Texto de leitura »
--------------------

Existiram objetos semelhantes a xícaras, ou seja, tigelas com alças, na Grécia de dois mil anos atrás. Também haviam objetos parecidos com canecas feitos por povos pré-colombianos. Mas, quando o chá começou a ser popularizado na Europa, principalmente na Inglaterra, vindo do oriente, vieram junto as porcelanas chinesas e japonesas. Assim, o chá, inicialmente, era tomado em tigelas (bowl em inglês, bol em francês), da mesma forma que faziam os orientais.
As primeiras imitações das tigelas orientais feitas na Europa surgiram em Rouen (cidade onde Jeanne D’Arc foi queimada, na França) e, depois, na Alemanha, e não tinham alças. Mas o chá era servido na Europa bem mais quente que na China. Acontece que o arquiteto inglês Robert Adam, em 1750, preocupado e incomodado com as pessoas queimando os dedos, sugeriu ao seu amigo, o ceramista Josiah Wedgwood, a colocação de alças nas tigelas. Estava criada a xícara de chá como a conhecemos. A firma Wedgwood & Sons, fundada em 1759, prosperou e ainda fabrica peças de porcelana (ou faiança, um tipo inferior de cerâmica, mas mais resistente que a porcelana). Robert Adam foi o arquiteto responsável pelo projeto da fábrica de Wedgwood. Algumas peças de Wedgwood, do século XVIII, estão expostas no MOMA, Museu de Arte Moderna de New York. Posteriormente, a louça inglesa, e principalmente a xícara, virou um símbolo da Era Vitoriana pois mostrava a excelência da indústria deste país, mas que explorava sem piedade o trabalho infantil (ver Child labour in Britain, 1750-1870, de Peter Kirby). Ironicamente, a Wedgwood & Sons enfrentou uma crise financeira em 2008 e foi obrigada a transferir parte da sua produção para a… Ásia!
Mas na frança, que esteve em guerra com a Inglaterra justamente na época da criação da xícara com alças, a chamada guerra dos 7 anos, continou sendo usada a tigela (bol). E até hoje é muito comum, e tradicional, na França, tomar chá e café, pela manhã, nestas tigelas (bols). Provavelmente houve uma resistência ao produto identificado com os ingleses, uma anglofobia. Os franceses preferiram continuar queimando os dedos, ou tomando o líquido mais frio, do que se render a um costume inglês. Existem outros costumes que revelam esta anglofobia, e também a francofobia, do lado inglês. Por exemplo, o sentido da circulação dos carros, na Inglaterra é do lado esquerdo da pista, o que se chama de mão inglesa, em oposição à mão francesa, do lado direito. Outro exemplo é a expressão “saída à francesa” (take french leave), que foi criada pelos ingleses. E a simétrica expressão “saída à inglesa” (filer à l’anglaise), surgida no mesmo período, na França. No Brasil, a expressão “sair à francesa”, sair desapercebidamente, é mais popular que a versão “sair à inglesa”.
Imagem abolicionista: "Eu não sou um homem e um irmão?"

--------------------

Sua tarefa » Transcreva fielmente o trecho do texto sobre a origem da xícara que começa em "Existiram objetos semelhantes" e termina em "faziam os orientais.". Os registros não são necessários aqui.

Material fornecido »
--------------------

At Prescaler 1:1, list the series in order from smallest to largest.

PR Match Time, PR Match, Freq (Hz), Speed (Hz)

--------------------

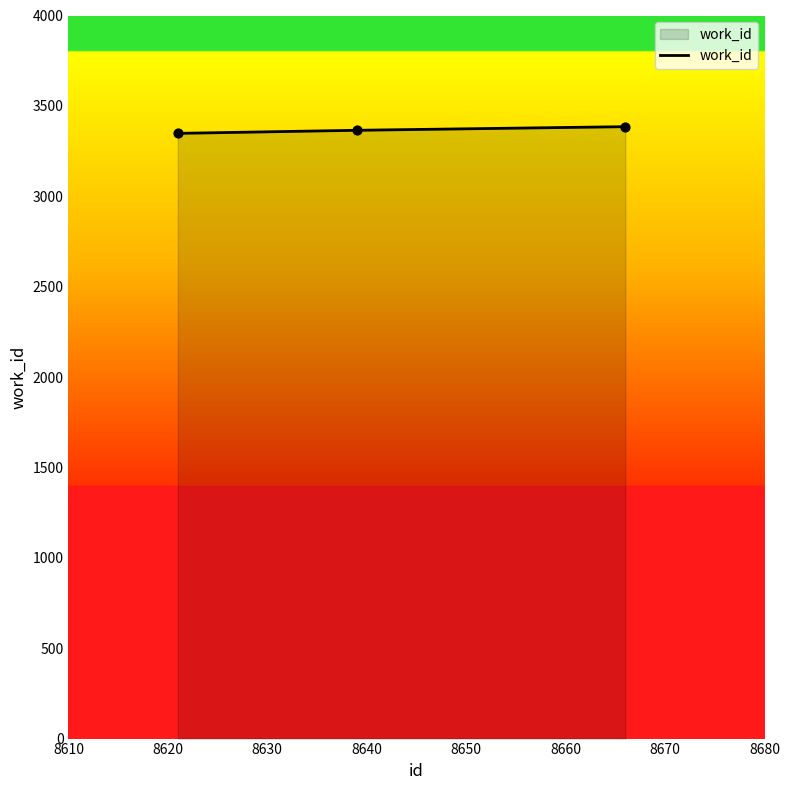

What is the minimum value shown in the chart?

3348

--------------------

Resposta da tarefa »
Existiram objetos semelhantes a xícaras, ou seja, tigelas com alças, na Grécia de dois mil anos atrás. Também haviam objetos parecidos com canecas feitos por povos pré-colombianos. Mas, quando o chá começou a ser popularizado na Europa, principalmente na Inglaterra, vindo do oriente, vieram junto as porcelanas chinesas e japonesas. Assim, o chá, inicialmente, era tomado em tigelas (bowl em inglês, bol em francês), da mesma forma que faziam os orientais.